> [Task directions]:
Copy out the lines below word for word, beginning with the very first line and stopping after the line that contains "Love all! And".

> [Data for analysis]:
○ ○ ○ ○
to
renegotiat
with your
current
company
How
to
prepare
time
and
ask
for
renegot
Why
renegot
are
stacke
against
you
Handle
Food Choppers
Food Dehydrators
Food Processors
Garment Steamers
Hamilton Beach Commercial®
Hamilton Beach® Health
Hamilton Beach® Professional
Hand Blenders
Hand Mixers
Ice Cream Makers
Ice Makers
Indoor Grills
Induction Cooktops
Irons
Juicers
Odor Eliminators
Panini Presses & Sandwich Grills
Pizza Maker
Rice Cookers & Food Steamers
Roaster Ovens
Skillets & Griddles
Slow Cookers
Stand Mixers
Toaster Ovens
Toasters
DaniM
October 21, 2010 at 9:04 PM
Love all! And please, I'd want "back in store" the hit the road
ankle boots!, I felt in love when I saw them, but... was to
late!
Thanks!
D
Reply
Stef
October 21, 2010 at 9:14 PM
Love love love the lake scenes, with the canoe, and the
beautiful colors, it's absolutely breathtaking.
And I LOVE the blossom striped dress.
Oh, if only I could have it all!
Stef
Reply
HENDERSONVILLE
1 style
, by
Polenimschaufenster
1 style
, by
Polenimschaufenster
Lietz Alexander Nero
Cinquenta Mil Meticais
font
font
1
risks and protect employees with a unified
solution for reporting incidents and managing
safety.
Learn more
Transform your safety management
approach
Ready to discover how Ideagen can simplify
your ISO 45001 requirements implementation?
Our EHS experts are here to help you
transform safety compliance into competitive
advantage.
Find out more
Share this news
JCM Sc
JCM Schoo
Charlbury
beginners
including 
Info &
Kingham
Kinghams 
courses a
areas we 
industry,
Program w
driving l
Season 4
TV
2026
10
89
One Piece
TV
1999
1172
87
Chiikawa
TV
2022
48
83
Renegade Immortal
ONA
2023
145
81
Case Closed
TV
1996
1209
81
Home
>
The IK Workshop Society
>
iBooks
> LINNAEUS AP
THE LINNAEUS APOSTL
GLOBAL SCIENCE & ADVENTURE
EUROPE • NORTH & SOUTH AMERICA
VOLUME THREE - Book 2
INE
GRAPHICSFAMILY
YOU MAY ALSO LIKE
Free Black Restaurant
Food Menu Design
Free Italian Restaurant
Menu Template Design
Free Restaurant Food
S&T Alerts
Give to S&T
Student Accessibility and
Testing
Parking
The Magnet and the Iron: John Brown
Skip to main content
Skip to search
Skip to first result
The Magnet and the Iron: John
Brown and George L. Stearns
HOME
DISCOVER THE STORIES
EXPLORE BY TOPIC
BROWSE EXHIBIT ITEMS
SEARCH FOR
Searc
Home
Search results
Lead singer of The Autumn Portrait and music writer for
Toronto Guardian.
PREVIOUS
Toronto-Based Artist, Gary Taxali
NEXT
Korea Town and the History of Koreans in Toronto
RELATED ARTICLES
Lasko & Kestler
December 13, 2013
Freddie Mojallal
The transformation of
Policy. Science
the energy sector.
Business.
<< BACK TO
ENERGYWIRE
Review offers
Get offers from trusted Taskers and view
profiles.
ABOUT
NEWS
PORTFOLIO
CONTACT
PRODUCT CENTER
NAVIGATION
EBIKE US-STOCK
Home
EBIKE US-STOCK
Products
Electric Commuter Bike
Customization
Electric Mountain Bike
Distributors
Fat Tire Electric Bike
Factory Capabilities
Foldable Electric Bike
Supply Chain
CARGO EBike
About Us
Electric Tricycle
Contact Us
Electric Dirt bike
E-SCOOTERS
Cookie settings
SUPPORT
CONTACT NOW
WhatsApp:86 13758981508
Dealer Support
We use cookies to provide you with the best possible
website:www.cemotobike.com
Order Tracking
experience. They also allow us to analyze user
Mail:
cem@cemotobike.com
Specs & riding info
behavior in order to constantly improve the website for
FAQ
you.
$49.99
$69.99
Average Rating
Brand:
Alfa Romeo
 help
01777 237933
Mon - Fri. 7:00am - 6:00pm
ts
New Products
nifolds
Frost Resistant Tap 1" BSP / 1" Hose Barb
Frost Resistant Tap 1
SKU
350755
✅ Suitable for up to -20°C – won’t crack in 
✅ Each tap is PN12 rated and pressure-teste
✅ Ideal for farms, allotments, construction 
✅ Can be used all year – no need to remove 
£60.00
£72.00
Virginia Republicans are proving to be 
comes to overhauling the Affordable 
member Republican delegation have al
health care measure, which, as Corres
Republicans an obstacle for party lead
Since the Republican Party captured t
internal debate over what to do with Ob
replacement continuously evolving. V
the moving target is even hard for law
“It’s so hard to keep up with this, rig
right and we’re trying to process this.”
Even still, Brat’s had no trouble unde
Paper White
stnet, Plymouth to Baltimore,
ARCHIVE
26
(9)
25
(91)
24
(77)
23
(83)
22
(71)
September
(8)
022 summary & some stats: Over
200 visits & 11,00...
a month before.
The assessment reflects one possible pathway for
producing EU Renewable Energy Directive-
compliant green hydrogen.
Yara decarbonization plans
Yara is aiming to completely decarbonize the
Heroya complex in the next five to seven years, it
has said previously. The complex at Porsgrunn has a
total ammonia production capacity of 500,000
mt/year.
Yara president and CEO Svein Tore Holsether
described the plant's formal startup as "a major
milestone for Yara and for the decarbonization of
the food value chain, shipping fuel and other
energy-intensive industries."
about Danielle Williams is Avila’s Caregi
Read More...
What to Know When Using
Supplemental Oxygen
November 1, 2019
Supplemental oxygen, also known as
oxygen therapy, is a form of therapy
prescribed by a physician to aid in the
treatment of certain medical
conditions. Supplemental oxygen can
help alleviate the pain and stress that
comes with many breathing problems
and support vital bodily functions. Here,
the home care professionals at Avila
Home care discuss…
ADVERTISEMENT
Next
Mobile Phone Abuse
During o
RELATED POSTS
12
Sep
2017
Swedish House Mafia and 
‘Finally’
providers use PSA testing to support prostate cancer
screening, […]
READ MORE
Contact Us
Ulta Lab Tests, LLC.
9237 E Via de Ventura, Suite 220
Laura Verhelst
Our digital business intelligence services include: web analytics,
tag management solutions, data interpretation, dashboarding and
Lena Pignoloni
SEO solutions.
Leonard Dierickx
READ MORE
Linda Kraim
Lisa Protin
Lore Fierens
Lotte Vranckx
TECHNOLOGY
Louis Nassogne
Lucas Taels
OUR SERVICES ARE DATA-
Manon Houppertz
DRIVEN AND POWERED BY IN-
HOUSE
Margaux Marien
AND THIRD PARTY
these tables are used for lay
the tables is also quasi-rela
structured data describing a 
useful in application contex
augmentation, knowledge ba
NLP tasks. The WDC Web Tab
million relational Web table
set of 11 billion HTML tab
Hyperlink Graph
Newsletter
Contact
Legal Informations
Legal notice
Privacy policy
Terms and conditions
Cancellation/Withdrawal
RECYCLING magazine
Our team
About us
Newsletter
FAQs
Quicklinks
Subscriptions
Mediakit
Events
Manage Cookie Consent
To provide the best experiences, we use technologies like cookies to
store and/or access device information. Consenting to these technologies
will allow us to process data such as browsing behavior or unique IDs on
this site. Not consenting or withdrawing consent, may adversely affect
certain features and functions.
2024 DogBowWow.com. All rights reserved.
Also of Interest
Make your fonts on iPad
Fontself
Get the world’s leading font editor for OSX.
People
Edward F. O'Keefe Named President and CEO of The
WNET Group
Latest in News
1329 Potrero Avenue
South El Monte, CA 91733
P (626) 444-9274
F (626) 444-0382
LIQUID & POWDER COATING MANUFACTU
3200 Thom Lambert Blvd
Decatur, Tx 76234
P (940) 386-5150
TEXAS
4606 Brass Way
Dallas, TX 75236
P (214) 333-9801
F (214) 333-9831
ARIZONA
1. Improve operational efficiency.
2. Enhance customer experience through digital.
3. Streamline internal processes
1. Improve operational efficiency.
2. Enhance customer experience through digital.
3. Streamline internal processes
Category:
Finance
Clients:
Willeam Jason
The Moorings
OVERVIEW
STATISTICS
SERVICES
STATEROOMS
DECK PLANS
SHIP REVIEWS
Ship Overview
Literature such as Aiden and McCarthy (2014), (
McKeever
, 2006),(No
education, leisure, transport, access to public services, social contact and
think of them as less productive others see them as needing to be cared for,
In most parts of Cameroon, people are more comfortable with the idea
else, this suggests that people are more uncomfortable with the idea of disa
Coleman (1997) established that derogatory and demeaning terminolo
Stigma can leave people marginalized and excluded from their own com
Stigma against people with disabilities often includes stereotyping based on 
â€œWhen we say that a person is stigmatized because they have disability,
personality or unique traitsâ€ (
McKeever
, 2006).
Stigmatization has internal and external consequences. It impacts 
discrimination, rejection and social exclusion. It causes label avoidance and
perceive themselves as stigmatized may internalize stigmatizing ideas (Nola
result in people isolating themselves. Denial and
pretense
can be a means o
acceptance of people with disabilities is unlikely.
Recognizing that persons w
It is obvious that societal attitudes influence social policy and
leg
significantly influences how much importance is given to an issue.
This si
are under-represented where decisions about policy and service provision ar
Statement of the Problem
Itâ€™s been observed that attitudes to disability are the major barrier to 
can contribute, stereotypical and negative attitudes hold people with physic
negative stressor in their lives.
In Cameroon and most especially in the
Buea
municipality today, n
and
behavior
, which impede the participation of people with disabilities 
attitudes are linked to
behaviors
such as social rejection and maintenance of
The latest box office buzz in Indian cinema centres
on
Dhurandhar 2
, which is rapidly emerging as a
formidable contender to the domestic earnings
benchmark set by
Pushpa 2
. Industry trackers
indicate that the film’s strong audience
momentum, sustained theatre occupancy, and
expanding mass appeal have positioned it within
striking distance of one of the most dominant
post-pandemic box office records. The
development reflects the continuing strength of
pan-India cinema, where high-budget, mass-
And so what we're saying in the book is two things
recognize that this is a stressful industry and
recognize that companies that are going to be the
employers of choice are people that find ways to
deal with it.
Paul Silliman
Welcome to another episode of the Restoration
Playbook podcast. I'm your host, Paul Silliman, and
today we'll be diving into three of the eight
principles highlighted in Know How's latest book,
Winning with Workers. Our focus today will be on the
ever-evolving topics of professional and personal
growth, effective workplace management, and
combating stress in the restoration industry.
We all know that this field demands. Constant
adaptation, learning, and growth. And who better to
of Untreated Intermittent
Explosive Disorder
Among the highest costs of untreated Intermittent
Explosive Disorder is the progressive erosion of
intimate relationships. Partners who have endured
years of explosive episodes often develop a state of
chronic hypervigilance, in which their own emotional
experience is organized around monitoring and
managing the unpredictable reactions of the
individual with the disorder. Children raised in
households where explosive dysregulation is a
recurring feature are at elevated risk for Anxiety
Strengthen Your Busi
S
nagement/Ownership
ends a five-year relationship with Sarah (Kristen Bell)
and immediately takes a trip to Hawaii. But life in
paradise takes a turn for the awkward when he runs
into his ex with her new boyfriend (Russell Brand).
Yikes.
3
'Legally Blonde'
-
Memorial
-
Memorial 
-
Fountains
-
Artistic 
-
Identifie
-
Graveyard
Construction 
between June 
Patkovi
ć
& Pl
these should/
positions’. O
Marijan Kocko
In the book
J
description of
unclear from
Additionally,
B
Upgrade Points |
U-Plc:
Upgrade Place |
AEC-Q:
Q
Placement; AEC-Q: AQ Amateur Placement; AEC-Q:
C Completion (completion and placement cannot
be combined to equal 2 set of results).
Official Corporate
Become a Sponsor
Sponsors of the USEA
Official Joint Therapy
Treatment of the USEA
○ ○ ○ ○
> [Your response]:
to
renegotiat
with your
current
company
How
to
prepare
time
and
ask
for
renegot
Why
renegot
are
stacke
against
you
Handle
Food Choppers
Food Dehydrators
Food Processors
Garment Steamers
Hamilton Beach Commercial®
Hamilton Beach® Health
Hamilton Beach® Professional
Hand Blenders
Hand Mixers
Ice Cream Makers
Ice Makers
Indoor Grills
Induction Cooktops
Irons
Juicers
Odor Eliminators
Panini Presses & Sandwich Grills
Pizza Maker
Rice Cookers & Food Steamers
Roaster Ovens
Skillets & Griddles
Slow Cookers
Stand Mixers
Toaster Ovens
Toasters
DaniM
October 21, 2010 at 9:04 PM
Love all! And please, I'd want "back in store" the hit the road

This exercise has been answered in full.